TASK DETAILS - All entries are to be printed again exactly, with their images omitted.

DATA UNDER STUDY -
================================
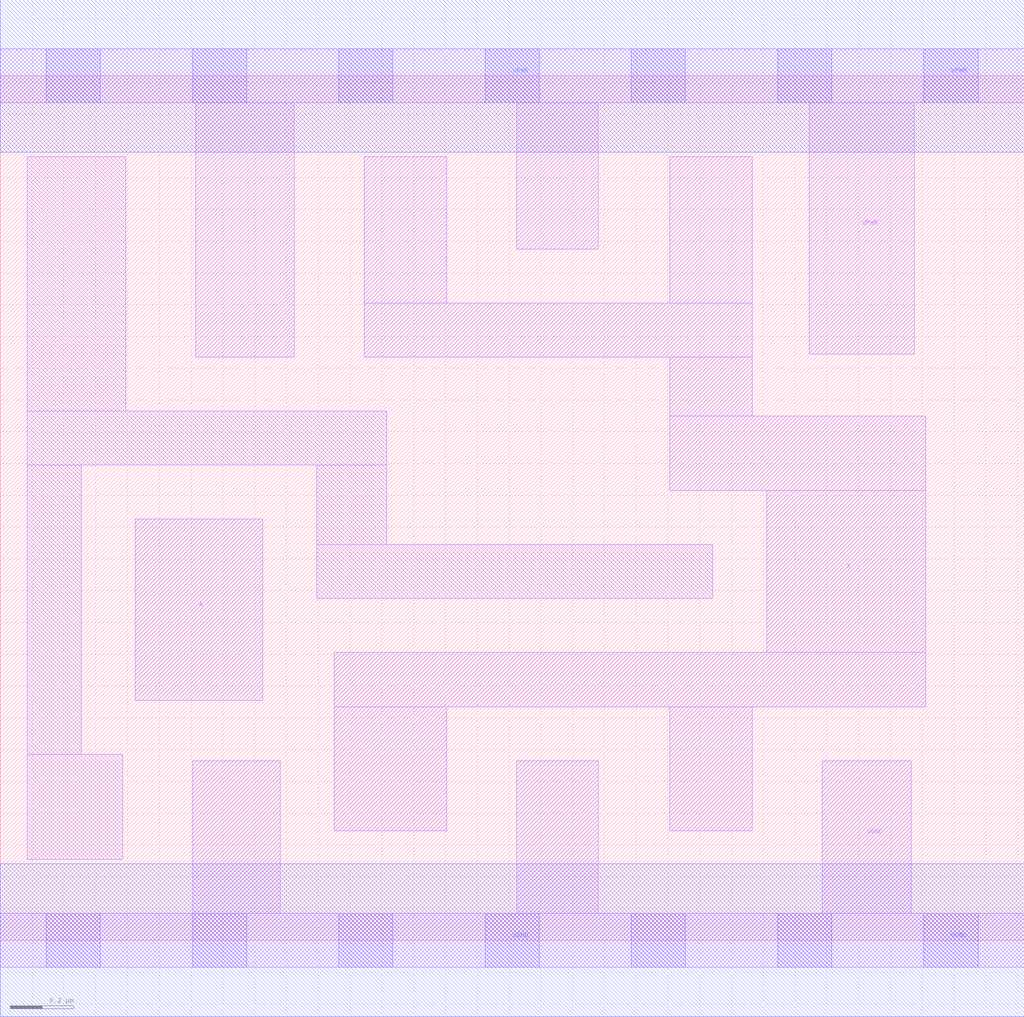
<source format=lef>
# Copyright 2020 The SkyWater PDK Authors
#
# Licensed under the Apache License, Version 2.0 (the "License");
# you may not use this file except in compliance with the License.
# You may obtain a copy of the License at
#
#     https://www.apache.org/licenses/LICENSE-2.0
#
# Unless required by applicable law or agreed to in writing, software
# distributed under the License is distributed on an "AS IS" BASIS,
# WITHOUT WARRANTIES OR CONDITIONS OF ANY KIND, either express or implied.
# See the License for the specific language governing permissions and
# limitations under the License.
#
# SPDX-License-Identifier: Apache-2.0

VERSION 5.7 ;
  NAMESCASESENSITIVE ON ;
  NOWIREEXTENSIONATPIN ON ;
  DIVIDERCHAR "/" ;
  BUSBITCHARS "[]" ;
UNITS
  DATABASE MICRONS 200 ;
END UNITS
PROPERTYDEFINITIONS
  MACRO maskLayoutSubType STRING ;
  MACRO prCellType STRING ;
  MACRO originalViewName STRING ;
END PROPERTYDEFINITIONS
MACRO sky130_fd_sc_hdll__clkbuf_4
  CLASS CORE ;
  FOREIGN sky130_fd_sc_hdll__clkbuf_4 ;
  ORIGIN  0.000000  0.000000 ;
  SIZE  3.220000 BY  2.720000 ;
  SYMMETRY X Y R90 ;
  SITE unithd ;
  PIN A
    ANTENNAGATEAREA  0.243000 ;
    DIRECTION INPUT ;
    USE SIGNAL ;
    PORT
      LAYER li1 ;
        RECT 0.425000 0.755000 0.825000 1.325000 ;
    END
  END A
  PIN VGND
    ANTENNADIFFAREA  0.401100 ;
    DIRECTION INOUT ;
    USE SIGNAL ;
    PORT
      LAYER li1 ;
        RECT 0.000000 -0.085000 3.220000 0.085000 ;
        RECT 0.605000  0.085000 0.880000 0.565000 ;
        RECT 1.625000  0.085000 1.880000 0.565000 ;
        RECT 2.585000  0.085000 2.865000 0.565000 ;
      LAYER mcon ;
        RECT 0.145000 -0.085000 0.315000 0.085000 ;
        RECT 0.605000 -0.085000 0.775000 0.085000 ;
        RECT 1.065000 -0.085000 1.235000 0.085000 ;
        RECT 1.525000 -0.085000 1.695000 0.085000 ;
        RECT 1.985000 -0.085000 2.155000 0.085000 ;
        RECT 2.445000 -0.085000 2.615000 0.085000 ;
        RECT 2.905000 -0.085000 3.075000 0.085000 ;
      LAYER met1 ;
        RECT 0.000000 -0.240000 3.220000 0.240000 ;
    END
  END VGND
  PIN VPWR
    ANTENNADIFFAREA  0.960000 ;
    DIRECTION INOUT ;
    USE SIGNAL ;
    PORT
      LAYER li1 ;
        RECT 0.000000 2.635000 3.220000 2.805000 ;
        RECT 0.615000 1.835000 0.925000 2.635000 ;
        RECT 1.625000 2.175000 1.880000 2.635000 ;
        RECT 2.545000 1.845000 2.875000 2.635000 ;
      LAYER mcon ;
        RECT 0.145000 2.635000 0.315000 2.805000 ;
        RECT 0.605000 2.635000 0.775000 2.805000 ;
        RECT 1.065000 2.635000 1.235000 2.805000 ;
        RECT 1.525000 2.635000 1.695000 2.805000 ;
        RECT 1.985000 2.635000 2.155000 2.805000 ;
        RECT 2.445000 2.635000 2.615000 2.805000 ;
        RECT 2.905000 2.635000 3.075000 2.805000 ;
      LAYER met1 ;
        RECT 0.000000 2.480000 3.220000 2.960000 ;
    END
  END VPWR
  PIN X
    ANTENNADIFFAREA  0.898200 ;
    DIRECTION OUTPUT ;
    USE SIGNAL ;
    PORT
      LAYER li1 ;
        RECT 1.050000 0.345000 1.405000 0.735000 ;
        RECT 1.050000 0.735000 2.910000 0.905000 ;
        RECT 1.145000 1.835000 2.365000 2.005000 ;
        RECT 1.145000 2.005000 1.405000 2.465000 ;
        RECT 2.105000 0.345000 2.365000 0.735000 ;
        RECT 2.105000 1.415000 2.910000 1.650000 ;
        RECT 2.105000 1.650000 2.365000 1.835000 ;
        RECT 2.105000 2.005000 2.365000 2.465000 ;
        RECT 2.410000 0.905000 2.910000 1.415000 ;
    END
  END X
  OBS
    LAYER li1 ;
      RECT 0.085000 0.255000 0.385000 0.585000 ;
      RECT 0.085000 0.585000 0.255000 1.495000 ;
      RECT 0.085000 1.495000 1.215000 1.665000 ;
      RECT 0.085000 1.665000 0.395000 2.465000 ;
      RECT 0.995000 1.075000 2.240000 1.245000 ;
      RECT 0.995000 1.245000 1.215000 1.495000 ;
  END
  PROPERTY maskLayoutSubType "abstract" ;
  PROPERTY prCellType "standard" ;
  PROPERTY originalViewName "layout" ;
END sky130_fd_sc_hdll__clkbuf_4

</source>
================================
EXERCISE OUTPUT -
<source format=lef>
# Copyright 2020 The SkyWater PDK Authors
#
# Licensed under the Apache License, Version 2.0 (the "License");
# you may not use this file except in compliance with the License.
# You may obtain a copy of the License at
#
#     https://www.apache.org/licenses/LICENSE-2.0
#
# Unless required by applicable law or agreed to in writing, software
# distributed under the License is distributed on an "AS IS" BASIS,
# WITHOUT WARRANTIES OR CONDITIONS OF ANY KIND, either express or implied.
# See the License for the specific language governing permissions and
# limitations under the License.
#
# SPDX-License-Identifier: Apache-2.0

VERSION 5.7 ;
  NAMESCASESENSITIVE ON ;
  NOWIREEXTENSIONATPIN ON ;
  DIVIDERCHAR "/" ;
  BUSBITCHARS "[]" ;
UNITS
  DATABASE MICRONS 200 ;
END UNITS
PROPERTYDEFINITIONS
  MACRO maskLayoutSubType STRING ;
  MACRO prCellType STRING ;
  MACRO originalViewName STRING ;
END PROPERTYDEFINITIONS
MACRO sky130_fd_sc_hdll__clkbuf_4
  CLASS CORE ;
  FOREIGN sky130_fd_sc_hdll__clkbuf_4 ;
  ORIGIN  0.000000  0.000000 ;
  SIZE  3.220000 BY  2.720000 ;
  SYMMETRY X Y R90 ;
  SITE unithd ;
  PIN A
    ANTENNAGATEAREA  0.243000 ;
    DIRECTION INPUT ;
    USE SIGNAL ;
    PORT
      LAYER li1 ;
        RECT 0.425000 0.755000 0.825000 1.325000 ;
    END
  END A
  PIN VGND
    ANTENNADIFFAREA  0.401100 ;
    DIRECTION INOUT ;
    USE SIGNAL ;
    PORT
      LAYER li1 ;
        RECT 0.000000 -0.085000 3.220000 0.085000 ;
        RECT 0.605000  0.085000 0.880000 0.565000 ;
        RECT 1.625000  0.085000 1.880000 0.565000 ;
        RECT 2.585000  0.085000 2.865000 0.565000 ;
      LAYER mcon ;
        RECT 0.145000 -0.085000 0.315000 0.085000 ;
        RECT 0.605000 -0.085000 0.775000 0.085000 ;
        RECT 1.065000 -0.085000 1.235000 0.085000 ;
        RECT 1.525000 -0.085000 1.695000 0.085000 ;
        RECT 1.985000 -0.085000 2.155000 0.085000 ;
        RECT 2.445000 -0.085000 2.615000 0.085000 ;
        RECT 2.905000 -0.085000 3.075000 0.085000 ;
      LAYER met1 ;
        RECT 0.000000 -0.240000 3.220000 0.240000 ;
    END
  END VGND
  PIN VPWR
    ANTENNADIFFAREA  0.960000 ;
    DIRECTION INOUT ;
    USE SIGNAL ;
    PORT
      LAYER li1 ;
        RECT 0.000000 2.635000 3.220000 2.805000 ;
        RECT 0.615000 1.835000 0.925000 2.635000 ;
        RECT 1.625000 2.175000 1.880000 2.635000 ;
        RECT 2.545000 1.845000 2.875000 2.635000 ;
      LAYER mcon ;
        RECT 0.145000 2.635000 0.315000 2.805000 ;
        RECT 0.605000 2.635000 0.775000 2.805000 ;
        RECT 1.065000 2.635000 1.235000 2.805000 ;
        RECT 1.525000 2.635000 1.695000 2.805000 ;
        RECT 1.985000 2.635000 2.155000 2.805000 ;
        RECT 2.445000 2.635000 2.615000 2.805000 ;
        RECT 2.905000 2.635000 3.075000 2.805000 ;
      LAYER met1 ;
        RECT 0.000000 2.480000 3.220000 2.960000 ;
    END
  END VPWR
  PIN X
    ANTENNADIFFAREA  0.898200 ;
    DIRECTION OUTPUT ;
    USE SIGNAL ;
    PORT
      LAYER li1 ;
        RECT 1.050000 0.345000 1.405000 0.735000 ;
        RECT 1.050000 0.735000 2.910000 0.905000 ;
        RECT 1.145000 1.835000 2.365000 2.005000 ;
        RECT 1.145000 2.005000 1.405000 2.465000 ;
        RECT 2.105000 0.345000 2.365000 0.735000 ;
        RECT 2.105000 1.415000 2.910000 1.650000 ;
        RECT 2.105000 1.650000 2.365000 1.835000 ;
        RECT 2.105000 2.005000 2.365000 2.465000 ;
        RECT 2.410000 0.905000 2.910000 1.415000 ;
    END
  END X
  OBS
    LAYER li1 ;
      RECT 0.085000 0.255000 0.385000 0.585000 ;
      RECT 0.085000 0.585000 0.255000 1.495000 ;
      RECT 0.085000 1.495000 1.215000 1.665000 ;
      RECT 0.085000 1.665000 0.395000 2.465000 ;
      RECT 0.995000 1.075000 2.240000 1.245000 ;
      RECT 0.995000 1.245000 1.215000 1.495000 ;
  END
  PROPERTY maskLayoutSubType "abstract" ;
  PROPERTY prCellType "standard" ;
  PROPERTY originalViewName "layout" ;
END sky130_fd_sc_hdll__clkbuf_4

</source>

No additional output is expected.